Kabarettist Somuncu fordert Rückendeckung für Böhmermann

Kabarettist Somuncu fordert Rückendeckung für Böhmermann
Der Kabarettist Serdar Somuncu erwartet, dass sich die Bundesregierung hinter den Satiriker Jan Böhmermann stellt.

Frankfurt a.M. (epd) Es gehe hier um Pressefreiheit und Kunstfreiheit, sagte Somuncu am Sonntagabend in der ARD-Sendung "Anne Will". Die Kanzlerin habe jedoch in der Flüchtlingspolitik einen "Deal" mit dem türkischen Präsident Recep Tayyip Erdogan, "der sehr heikel ist", sagte Somuncu.

Am Sonntag war bekanntgeworden, dass die türkische Regierung wegen des Gedichts "Schmähkritik" von Böhmermann gegen den türkischen Präsidenten die Strafverfolgung des Satirikers fordert. Es sei das Recht des Künstlers, dass er entscheide, mit welchen Mitteln er arbeite, sagte Somuncu.

ZDF löschte Gedicht

Böhmermann hatte dem Gedicht, das er im "Neomagazin Royale" am 31. März verlesen hatte, vorausgestellt, dass er mit diesem die Grenzen dessen überschreite, was Satire dürfe. Satire dürfe nicht Menschen "unter der Gürtellinie" diffamieren, sagte Böhmermanns Sidekick Ralf Kabelka in der Sendung. Mehrmals betonten Böhmermann und Kabelka, dass diese Form von Schmähkritik nicht von der Satirefreiheit gedeckt sei: "Was jetzt kommt, darf man nicht machen."

Das ZDF löschte das Gedicht, in dem Böhmermann den Präsidenten unter anderem "sackdoof, feige und verklemmt" genannt hatte, am 1. April aus der Mediathek.

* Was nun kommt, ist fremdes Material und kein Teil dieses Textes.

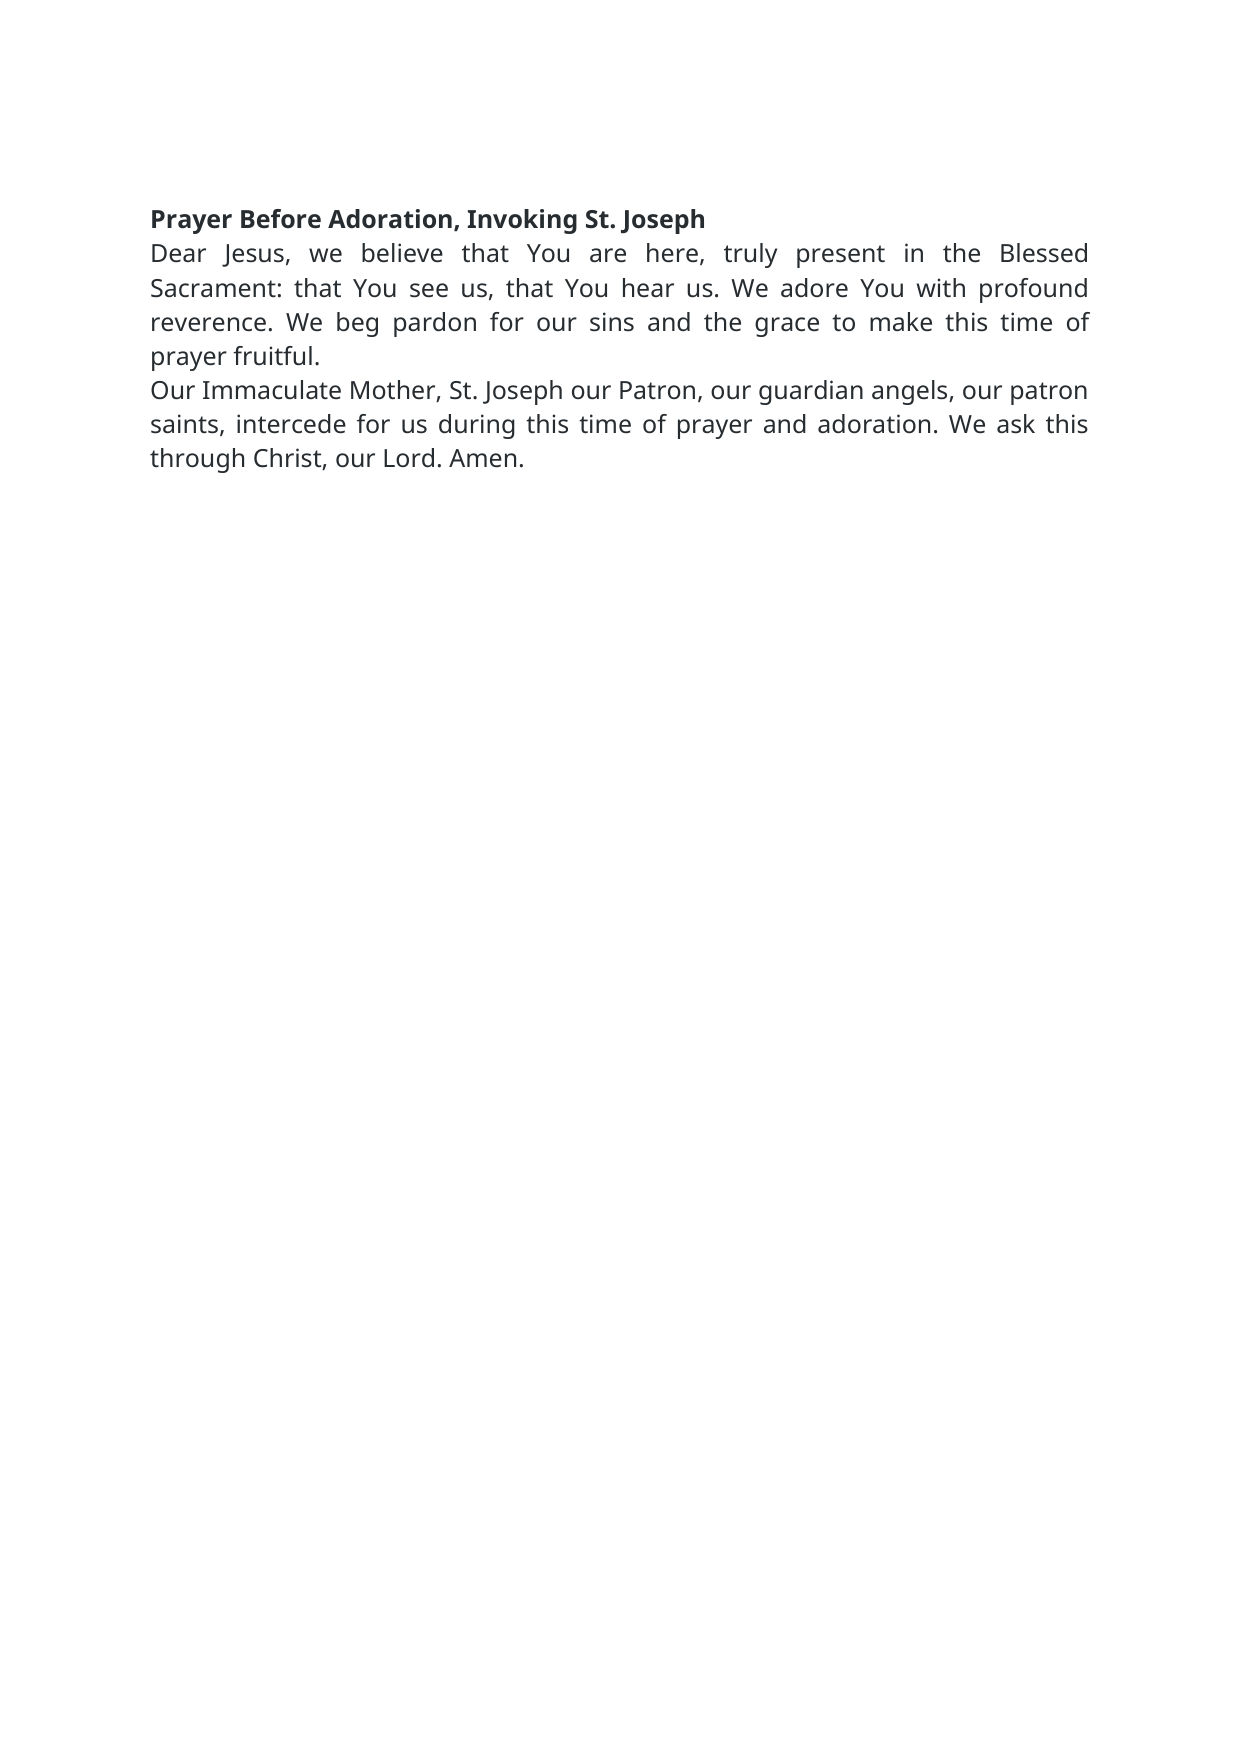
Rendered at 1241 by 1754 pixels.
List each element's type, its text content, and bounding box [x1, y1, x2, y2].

Die Staatsanwaltschaft Mainz nahm in der vergangenen Woche Vorermittlungen auf, nachdem mehr als 20 Anzeigen gegen Böhmermanns Auftritt eingegangen waren.

Auch Sevim Dagdelen, Sprecherin für Internationale Beziehungen der Bundestagsfraktion Die Linke, forderte die Bundesregierung auf, sich vor Böhmermann zu stellen. Sie kritisierte, dass die Kanzlerin das Gedicht nach Angaben von Regierungssprecher Steffen Seibert als "bewusst verletzend" verurteilt habe. Dies stehe ihr nicht zu, sagte Dagdelen. Die Gerichte hätten zu entscheiden, ob hier die Grenzen der Satire überschritten seien.

Der Anwalt Fatih Zingal, stellvertretender Vorsitzender der Union Europäisch-Türkischer Demokraten, verteidigte dagegen das Strafverlangen der türkischen Regierung. Dass Böhmermann dem Gedicht vorangestellt habe, dass dies die Grenzen der Satire überschreite, mache eine nicht zulässige Handlung nicht zu einer zulässigen Handlung, sagte er. Das Gedicht sei zu lang, um nur als "Beispiel für Schmähkritik" durchzugehen.

Satirische Qualität

Der Medienwissenschaftler Bernhard Pörksen verteidigte das Gedicht. Ihm gefalle es zwar nicht, sagte er, aber Böhmermann sei "ein Meister des Schillernden". Böhmermann habe einen Zwitter produziert, eine "Schmähsatire". "Darin liegt ein Stück satirische Qualität." Durch die Diskussion darüber bekomme er gleichsam nachträglich Recht. Bei der Beurteilung des Gedichts dürften "die Empfindlichkeiten eines türkischen Staatspräsidenten, der in seinem Land die Pressefreiheit mit Füßen tritt, nicht maßgeblich sein".

Der CDU-Politiker Elmar Brok verteidigte in der Sendung die Einschätzung der Bundeskanzlerin. Auch sie habe das Recht auf eine persönliche Meinung, sagte er. Und auch ein Politiker wie Erdogan habe das Recht auf seine Würde. Er gehe aber davon aus, dass die Bundesregierung die Strafverfolgung nicht möglich machen werde.

Die Beleidigung eines ausländischen Staatsoberhaupts kann nach Paragraf 103 des Strafgesetzbuchs mit bis zu drei Jahren Gefängnis geahndet werden. Nachdem der türkische Botschafter in einer sogenannten Verbalnote an das Auswärtige Amt die Strafverfolgung Böhmermanns gefordert hat, muss nun die Bundesregierung prüfen, ob sie der Staatsanwaltschaft die Ermächtigung dazu erteilt.